Recently I’ve started to work in a mysterious area of IT world – Observability. It appears that it’s quite relevant in modern IT companies:)
In an ideal scenario, whenever IT systems fail, users shouldn’t feel a thing due to modern approach to system design. The resiliency of distributed systems should help the IT systems to either self-heal or fail-over to backup infrastructure.
However we don’t live in such world and outages & incidents are happening quite regularly. Well, most of them are caused by new deployments and software changes:)
Whenever incidents happen though, engineers must have a view inside the system to understand what areas of the system are being impacted and drill down to a specific root cause.
Traditional monitoring will not always work because it’s designed to work on pre-defined rules.
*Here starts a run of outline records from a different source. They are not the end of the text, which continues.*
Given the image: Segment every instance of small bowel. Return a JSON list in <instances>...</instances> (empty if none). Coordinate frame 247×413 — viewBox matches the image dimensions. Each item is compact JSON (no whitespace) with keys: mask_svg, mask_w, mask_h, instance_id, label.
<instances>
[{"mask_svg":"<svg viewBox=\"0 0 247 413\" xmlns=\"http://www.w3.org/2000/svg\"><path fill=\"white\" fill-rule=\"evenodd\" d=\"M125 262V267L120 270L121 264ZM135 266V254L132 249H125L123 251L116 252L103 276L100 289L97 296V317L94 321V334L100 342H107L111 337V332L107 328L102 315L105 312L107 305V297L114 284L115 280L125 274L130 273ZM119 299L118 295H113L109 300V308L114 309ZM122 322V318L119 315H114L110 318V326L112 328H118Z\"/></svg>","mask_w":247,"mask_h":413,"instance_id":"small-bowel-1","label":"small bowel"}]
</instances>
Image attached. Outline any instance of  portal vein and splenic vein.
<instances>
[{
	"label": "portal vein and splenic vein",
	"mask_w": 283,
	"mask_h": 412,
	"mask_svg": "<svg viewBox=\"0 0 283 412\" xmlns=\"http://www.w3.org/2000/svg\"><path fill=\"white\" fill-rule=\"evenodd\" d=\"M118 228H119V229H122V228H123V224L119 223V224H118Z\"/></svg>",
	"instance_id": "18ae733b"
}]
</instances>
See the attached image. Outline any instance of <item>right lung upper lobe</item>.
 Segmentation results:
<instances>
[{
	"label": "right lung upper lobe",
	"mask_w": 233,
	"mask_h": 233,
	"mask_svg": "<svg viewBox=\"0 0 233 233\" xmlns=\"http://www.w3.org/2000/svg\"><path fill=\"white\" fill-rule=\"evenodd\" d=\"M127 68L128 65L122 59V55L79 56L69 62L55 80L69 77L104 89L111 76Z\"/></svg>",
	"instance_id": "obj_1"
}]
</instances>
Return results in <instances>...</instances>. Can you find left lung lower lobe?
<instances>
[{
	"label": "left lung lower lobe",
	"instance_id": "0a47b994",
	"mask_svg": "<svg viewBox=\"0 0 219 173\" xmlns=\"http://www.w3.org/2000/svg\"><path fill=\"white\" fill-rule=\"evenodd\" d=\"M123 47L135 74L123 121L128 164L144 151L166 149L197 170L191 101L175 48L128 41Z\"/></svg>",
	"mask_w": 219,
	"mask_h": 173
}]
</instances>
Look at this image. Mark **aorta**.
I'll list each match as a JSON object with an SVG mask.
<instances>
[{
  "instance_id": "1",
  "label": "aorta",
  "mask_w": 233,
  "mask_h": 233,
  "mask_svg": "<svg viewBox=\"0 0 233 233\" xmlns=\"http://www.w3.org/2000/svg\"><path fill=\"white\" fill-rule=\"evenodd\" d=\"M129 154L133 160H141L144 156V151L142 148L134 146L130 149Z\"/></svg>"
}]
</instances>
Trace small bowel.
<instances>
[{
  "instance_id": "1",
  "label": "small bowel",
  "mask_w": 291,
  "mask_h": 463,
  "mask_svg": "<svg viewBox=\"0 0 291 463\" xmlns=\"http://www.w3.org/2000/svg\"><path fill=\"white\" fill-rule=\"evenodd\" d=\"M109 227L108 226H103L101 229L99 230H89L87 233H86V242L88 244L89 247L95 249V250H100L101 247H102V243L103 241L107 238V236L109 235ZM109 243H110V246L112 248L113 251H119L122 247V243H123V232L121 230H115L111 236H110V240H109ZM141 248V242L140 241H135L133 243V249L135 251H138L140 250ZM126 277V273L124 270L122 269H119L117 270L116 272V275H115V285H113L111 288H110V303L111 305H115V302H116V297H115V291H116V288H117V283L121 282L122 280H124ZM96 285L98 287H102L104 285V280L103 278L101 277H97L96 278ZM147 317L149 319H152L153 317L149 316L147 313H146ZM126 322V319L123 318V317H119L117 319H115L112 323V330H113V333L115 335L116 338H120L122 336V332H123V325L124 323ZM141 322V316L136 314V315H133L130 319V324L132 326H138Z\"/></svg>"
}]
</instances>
Distributed IT systems fall (or degrade) in all sorts of weird states which cannot be always picked up by these thresholds.
This is where Observability comes into play.
The goal of Observability is to create an environment for engineers to ask questions about the internal states of the system. With the help of data & visualization tools engineers should have possibility to unravel the knot of the system complexity.
Observability is a set of documentation, policies, processes, collecting right sort of data, logs, traces and having a place to visualize everything. It is essentially a tool set for engineers to see into the complex distributed systems.
This is extremely useful for monitoring deployments & their impact across the whole system, helpful when resolving major incidents or tracking down smaller system degradation.